E vão continuar a escalar o alambrado, como o Gordo Ronaldo. E vão subir a escadinha e se jogar no mar de gente, como já fizeram Fred, Elias ou Neymar. Que se foda o cartão dado pelo senhor de preto que, podendo ser revolucionário simplesmente por ter bom-senso, prefere a covardia da autoridade intransigente.

Na verdade, estamos loucos pra essa tal “COPA FIFA” (que no meu tempo se chamava Copa do Mundo) chegar aqui no Brasil. Que venham todos para curtir o valor dessa gente bronzeada e participar das manifestações. Mas que não se espantem com nossos grosseiros modos antropofágicos ou com nossas idiossincrasias quanto às orientações e demais exigências do Império. Afinal, se a FIFA vive se jactando de não haver imposto Mundial ao Brasil, é certo que ninguém por aqui pediu quaisquer das imposições que vieram a reboque.  Que não nos julguem ou se espantem, portanto, se um Dante encarnar Macunaíma em plena final de Copa, arriar o calção, dar as costas à  tribuna de honra e, como Seu Boneco, ir pra galera! Afinal, isso aqui-iô-iô é um pouquinho de Brasil iá-iá...

“Contra a realidade social, vestida e opressora, a realidade sem complexos, sem loucura, sem prostituições e sem penitenciária do matriarcado de Pindorama” – OSWALD DE ANDRADE



foto: joão sassi





Post Scriptum:

Parágrafo Primeiro: não será permitido ao scorer tacar longe o uniforme e correr alucinadamente com mensagens de amor escritas ao torcedor;

Inciso Um; a referida traquinagem será punida com cartão amarelo e deboche do narrador (mesmo que seja gol de título feito aos 49’ do segundo-tempo da final da Libertadores, na Bombonera).

Alínea única: Caso seja a partida de despedida do anotador, recomenda-se a expulsão do meliante e a execração pública.

Parágrafo Segundo: será terminantemente vetado ao scorer escalar o alambrado para saudar a massa insana.

Inciso Um: tal ato de vandalismo incorrerá em multa e espancamento sumário dos atletas envolvidos pelos agentes-FIFA presentes, estejam estes fardados ou infiltrados, à paisana.

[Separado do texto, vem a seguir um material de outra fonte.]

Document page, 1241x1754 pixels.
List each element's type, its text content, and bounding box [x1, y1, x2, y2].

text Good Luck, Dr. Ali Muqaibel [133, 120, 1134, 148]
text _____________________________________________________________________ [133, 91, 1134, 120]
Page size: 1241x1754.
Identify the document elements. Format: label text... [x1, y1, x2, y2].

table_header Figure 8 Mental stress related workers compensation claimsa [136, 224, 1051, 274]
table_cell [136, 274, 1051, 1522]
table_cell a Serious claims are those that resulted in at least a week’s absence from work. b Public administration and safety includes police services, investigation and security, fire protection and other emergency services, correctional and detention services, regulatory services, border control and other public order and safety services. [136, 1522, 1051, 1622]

Parágrafo Terceiro: proibir-se-á o acesso do scorer e de seus asseclas às escadinhas dispostas nas laterais do campo ou atrás das metas, com vistas a pular nos braços da galera, em júbilo e glória.

Inciso Primeiro: tornado crime hediondo, tal infâmia será passível de capação e venda imediata do referido atleta e de seus comparsas ao futebol chinês. Sorrir pode, mas, necessariamente, à inglesa.

Alínea Última: Após o tento, recomenda-se fazer o sinal da cruz e apontar os dedos para Deus-Todo-Poderoso ou para a marca do patrocinador exposta no uniforme, bem como em outdoors espalhados ao redor do campo. Fazer coraçãozinho com as mãos também pode, à exceção do Richarlyson.